LaMM: Semi-Supervised Pre-Training of Large-Scale Materials Models
Yosuke Oyama, Yusuke Majima, Eiji Ohta, Yasufumi Sakai
TL;DR
LaMM tackles the challenge of expensive DFT labeling and load imbalance in pre-training neural-network potentials by introducing a semi-supervised pre-training framework on a joint dataset of about $\sim 3\times 10^8$ samples. It combines two backbone models, PaiNN and EquiformerV2, into LaMM-S and LaMM-L, a universal loss for multi-dataset training, a denoising labeling scheme, and a load-balancing strategy to enable scalable, multi-node training. Empirically, LaMM-S and LaMM-L achieve faster fine-tuning and improved accuracy on unseen datasets, with substantial throughput gains ($2.44\times$ to $3.38\times$) and better energy/force predictions on HME21 compared to baselines. This work reduces DFT labeling costs and supports the deployment of universal foundation models for materials discovery and simulation, with potential applicability to diverse downstream tasks and datasets.
Abstract
Neural network potentials (NNPs) are crucial for accelerating computational materials science by surrogating density functional theory (DFT) calculations. Improving their accuracy is possible through pre-training and fine-tuning, where an NNP model is first pre-trained on a large-scale dataset and then fine-tuned on a smaller target dataset. However, this approach is computationally expensive, mainly due to the cost of DFT-based dataset labeling and load imbalances during large-scale pre-training.
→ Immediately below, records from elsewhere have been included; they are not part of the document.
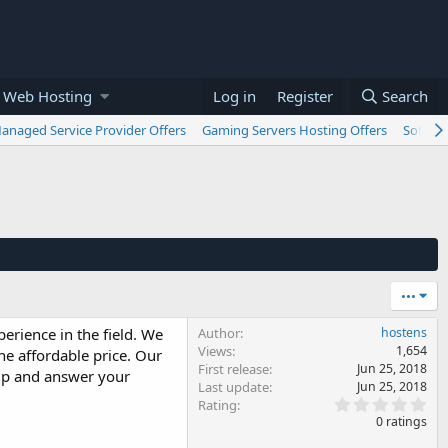
 Web Hosting
Log in
Register
Search
anaged Service Provider Offers
Gaming Servers Hosting Offers
Softwar
•••
erience in the field. We
Author
hostens
Views
1,654
he affordable price. Our
First release
Jun 25, 2018
elp and answer your
Last update
Jun 25, 2018
0
Rating
.
0 ratings
0
0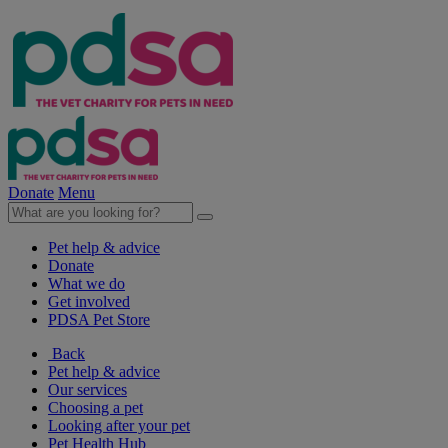
Donate
Menu
Pet help & advice
Donate
What we do
Get involved
PDSA Pet Store
Back
Pet help & advice
Our services
Choosing a pet
Looking after your pet
Pet Health Hub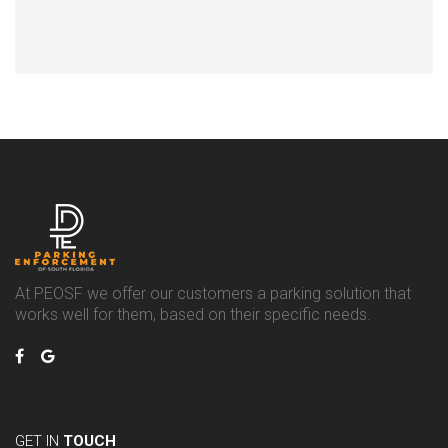
At PEOSF we offer our customers a parking solution that
works well for them, based on their specific needs.
GET IN
TOUCH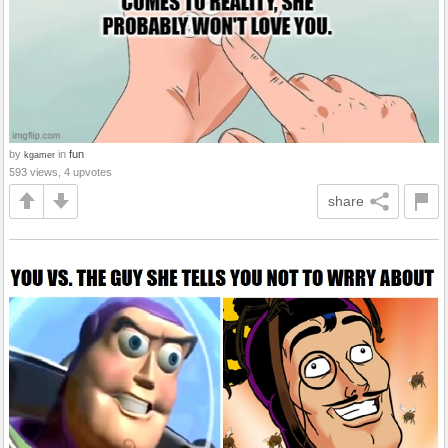
by
in
fun
kgamer
593 views, 4 upvotes
share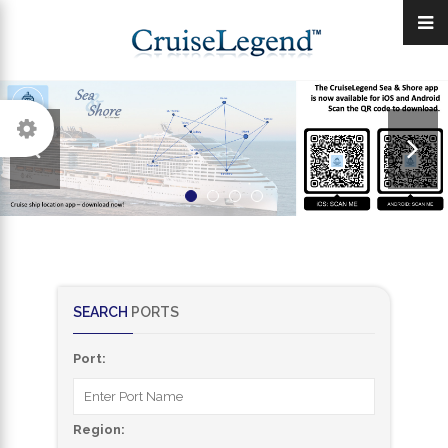
SEARCH
PORTS
Port:
Region: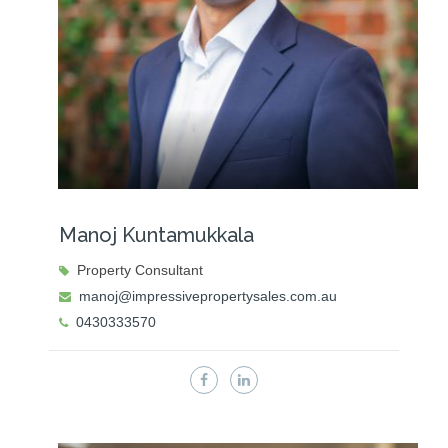
Manoj Kuntamukkala
Property Consultant
manoj@impressivepropertysales.com.au
0430333570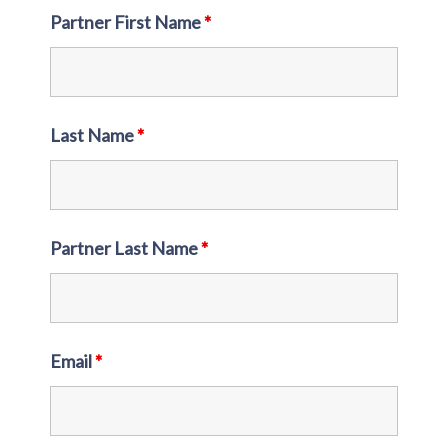
Partner First Name
*
Last Name
*
Partner Last Name
*
Email
*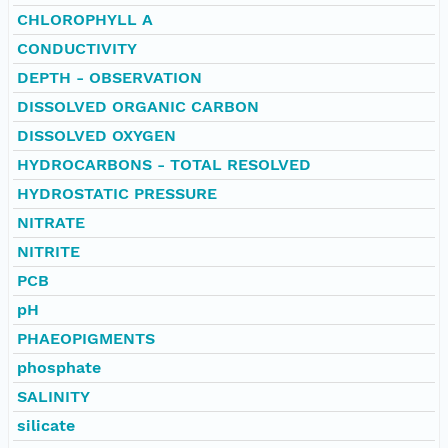
CHLOROPHYLL A
CONDUCTIVITY
DEPTH - OBSERVATION
DISSOLVED ORGANIC CARBON
DISSOLVED OXYGEN
HYDROCARBONS - TOTAL RESOLVED
HYDROSTATIC PRESSURE
NITRATE
NITRITE
PCB
pH
PHAEOPIGMENTS
phosphate
SALINITY
silicate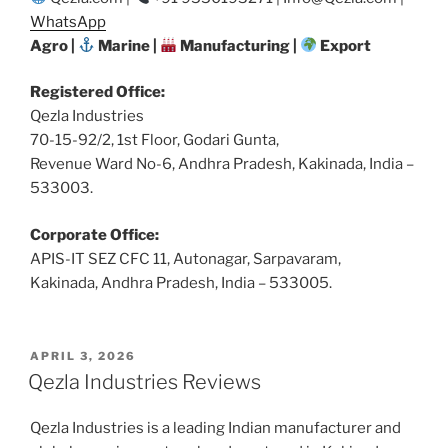
WhatsApp
Agro |
Marine |
Manufacturing |
Export
Registered Office:
Qezla Industries
70-15-92/2, 1st Floor, Godari Gunta,
Revenue Ward No-6, Andhra Pradesh, Kakinada, India –
533003.
Corporate Office:
APIS-IT SEZ CFC 11, Autonagar, Sarpavaram,
Kakinada, Andhra Pradesh, India – 533005.
POSTED
APRIL 3, 2026
ON
Qezla Industries Reviews
Qezla Industries is a leading Indian manufacturer and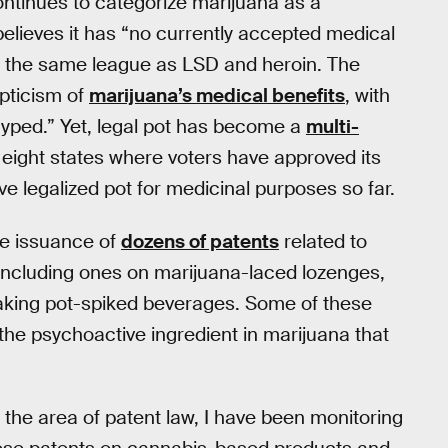
ntinues to categorize marijuana as a
elieves it has “no currently accepted medical
 in the same league as LSD and heroin. The
pticism of
marijuana’s medical benefits
, with
hyped.” Yet, legal pot has become a
multi-
 eight states where voters have approved its
ve legalized pot for medicinal purposes so far.
he issuance of
dozens of patents
related to
 including ones on marijuana-laced lozenges,
aking pot-spiked beverages. Some of these
the psychoactive ingredient in marijuana that
the area of patent law, I have been monitoring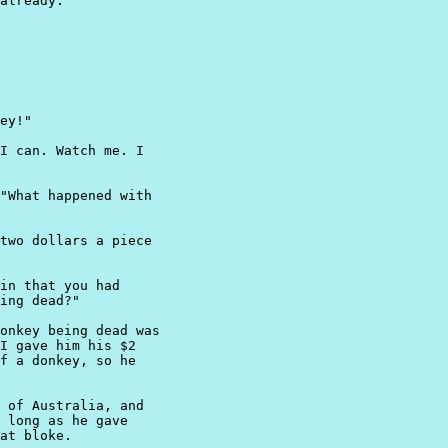
already."

ey!"

I can. Watch me. I

"What happened with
To address this, we propose LaMM, a semi-supervised pre-training method incorporating improved denoising self-supervised learning and a load-balancing algorithm for efficient multi-node training. We demonstrate that our approach effectively leverages a large-scale dataset of $\sim$300 million semi-labeled samples to train a single NNP model, resulting in improved fine-tuning performance in terms of both speed and accuracy.